Pekerja migran asal Indonesia, Paulina, mengatakan, “Saya merawat orang tua di sini. Saya datang ke Taiwan bersama putra saya, yang bekerja di pabrik di Chiayi.”
Menurut statistik Kementerian Tenaga Kerja, hingga akhir Juni tahun ini (2023), terdapat sekitar 730.000 pekerja migran di seluruh Taiwan. Dari jumlah tersebut, 220.000 orang bekerja sebagai perawat keluarga dan pembantu rumah tangga, sementara 510.000 orang bekerja di industri manufaktur, konstruksi, pertanian, dan perikanan. Mayoritas pekerja migran berasal dari negara-negara Asia Tenggara seperti Indonesia, Vietnam, Filipina, dan Thailand.
Liao Haobin, Manajer Umum Konsultan Sumber Daya Manusia untuk Pekerja Migran Internasional, mengatakan, “Ini adalah bagian dari rencana Kementerian Tenaga Kerja. Taiwan menghadapi kekurangan tenaga kerja dalam hal sumber daya kerja dasar, sehingga membuka pintu bagi pekerja asing adalah solusi mendesak.”

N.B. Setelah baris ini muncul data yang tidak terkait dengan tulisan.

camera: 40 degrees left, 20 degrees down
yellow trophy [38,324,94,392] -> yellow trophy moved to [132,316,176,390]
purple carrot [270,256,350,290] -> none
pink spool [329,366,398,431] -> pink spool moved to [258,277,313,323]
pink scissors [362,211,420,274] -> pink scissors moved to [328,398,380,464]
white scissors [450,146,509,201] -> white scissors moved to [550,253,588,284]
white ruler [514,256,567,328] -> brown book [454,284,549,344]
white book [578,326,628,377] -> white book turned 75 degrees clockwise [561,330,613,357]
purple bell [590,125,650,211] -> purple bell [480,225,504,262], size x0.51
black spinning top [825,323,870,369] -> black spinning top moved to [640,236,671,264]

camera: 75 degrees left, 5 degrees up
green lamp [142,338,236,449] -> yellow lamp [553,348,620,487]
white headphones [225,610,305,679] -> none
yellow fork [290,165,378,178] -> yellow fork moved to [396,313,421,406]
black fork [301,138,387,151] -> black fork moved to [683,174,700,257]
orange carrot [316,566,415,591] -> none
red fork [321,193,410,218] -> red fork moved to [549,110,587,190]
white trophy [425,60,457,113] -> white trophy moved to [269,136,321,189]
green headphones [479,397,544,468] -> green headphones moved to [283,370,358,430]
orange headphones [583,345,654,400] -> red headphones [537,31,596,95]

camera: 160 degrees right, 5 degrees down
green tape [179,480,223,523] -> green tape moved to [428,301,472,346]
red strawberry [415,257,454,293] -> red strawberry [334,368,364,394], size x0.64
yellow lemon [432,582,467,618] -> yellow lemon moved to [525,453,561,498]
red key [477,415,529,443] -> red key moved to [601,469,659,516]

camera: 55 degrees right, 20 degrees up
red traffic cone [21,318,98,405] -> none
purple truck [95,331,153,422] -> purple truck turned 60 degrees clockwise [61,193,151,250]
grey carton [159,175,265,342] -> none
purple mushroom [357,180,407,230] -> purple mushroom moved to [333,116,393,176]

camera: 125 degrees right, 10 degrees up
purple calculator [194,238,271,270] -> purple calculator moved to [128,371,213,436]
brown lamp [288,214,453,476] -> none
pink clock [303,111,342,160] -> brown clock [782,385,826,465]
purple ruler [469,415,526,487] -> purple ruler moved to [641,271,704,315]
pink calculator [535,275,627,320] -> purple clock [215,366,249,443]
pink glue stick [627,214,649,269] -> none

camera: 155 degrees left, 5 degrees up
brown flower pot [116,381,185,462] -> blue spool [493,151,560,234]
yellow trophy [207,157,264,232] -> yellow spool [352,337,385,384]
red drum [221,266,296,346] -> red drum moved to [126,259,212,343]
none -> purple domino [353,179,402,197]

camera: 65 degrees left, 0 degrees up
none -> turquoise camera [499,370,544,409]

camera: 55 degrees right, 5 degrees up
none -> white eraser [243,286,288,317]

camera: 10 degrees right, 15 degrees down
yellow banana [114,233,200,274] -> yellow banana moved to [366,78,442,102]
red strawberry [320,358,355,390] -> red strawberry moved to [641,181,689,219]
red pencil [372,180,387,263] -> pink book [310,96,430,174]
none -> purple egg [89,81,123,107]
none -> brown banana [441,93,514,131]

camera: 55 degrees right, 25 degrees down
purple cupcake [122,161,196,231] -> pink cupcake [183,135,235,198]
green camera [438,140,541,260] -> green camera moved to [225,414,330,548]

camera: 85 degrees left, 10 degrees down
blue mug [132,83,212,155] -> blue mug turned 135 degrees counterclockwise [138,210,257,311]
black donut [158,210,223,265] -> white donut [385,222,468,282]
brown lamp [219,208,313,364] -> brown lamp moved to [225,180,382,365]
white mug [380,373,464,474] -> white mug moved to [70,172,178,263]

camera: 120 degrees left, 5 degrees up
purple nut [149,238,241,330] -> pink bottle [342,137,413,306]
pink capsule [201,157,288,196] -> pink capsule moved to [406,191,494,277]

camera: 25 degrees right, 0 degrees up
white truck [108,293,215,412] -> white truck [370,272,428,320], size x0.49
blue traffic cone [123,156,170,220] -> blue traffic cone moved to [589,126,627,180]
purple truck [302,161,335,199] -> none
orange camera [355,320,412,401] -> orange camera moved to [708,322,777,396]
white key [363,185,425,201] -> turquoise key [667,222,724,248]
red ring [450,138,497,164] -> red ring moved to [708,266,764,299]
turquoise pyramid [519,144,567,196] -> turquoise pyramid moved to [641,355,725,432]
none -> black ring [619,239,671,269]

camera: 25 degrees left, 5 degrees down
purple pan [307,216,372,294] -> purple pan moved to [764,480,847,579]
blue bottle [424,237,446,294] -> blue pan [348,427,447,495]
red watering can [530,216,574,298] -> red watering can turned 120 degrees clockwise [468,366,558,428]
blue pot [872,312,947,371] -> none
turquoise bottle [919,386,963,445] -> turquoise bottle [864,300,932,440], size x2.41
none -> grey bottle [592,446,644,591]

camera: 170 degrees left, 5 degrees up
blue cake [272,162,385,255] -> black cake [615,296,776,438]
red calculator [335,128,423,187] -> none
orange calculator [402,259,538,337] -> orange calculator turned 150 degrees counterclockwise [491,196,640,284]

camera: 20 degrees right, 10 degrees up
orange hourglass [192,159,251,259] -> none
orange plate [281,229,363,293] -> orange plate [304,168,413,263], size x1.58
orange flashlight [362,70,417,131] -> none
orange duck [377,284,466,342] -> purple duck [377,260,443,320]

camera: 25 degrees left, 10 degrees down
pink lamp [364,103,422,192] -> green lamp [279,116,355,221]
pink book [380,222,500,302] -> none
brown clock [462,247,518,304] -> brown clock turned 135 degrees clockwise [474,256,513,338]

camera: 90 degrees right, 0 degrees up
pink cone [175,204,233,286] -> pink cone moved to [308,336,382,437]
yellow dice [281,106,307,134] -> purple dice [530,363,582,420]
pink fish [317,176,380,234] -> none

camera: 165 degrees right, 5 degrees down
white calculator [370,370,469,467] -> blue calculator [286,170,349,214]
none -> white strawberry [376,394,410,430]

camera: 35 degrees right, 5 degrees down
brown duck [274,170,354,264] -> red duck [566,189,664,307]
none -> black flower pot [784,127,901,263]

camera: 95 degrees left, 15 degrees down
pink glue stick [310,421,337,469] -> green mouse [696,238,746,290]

Dalam menghadapi tren penuaan penduduk dan penurunan angka kelahiran, Komisi Pengembangan Nasional memperkirakan bahwa pada tahun 2030, kekurangan tenaga kerja akan mencapai 400.000 orang, termasuk di industri manufaktur dan layanan. Pertanyaannya adalah, apakah jumlah pekerja migran dan jenis industri yang dapat menerima pekerja migran akan diperlonggar lagi? Ini menciptakan dilema antara permintaan tenaga kerja dan perlindungan pekerjaan.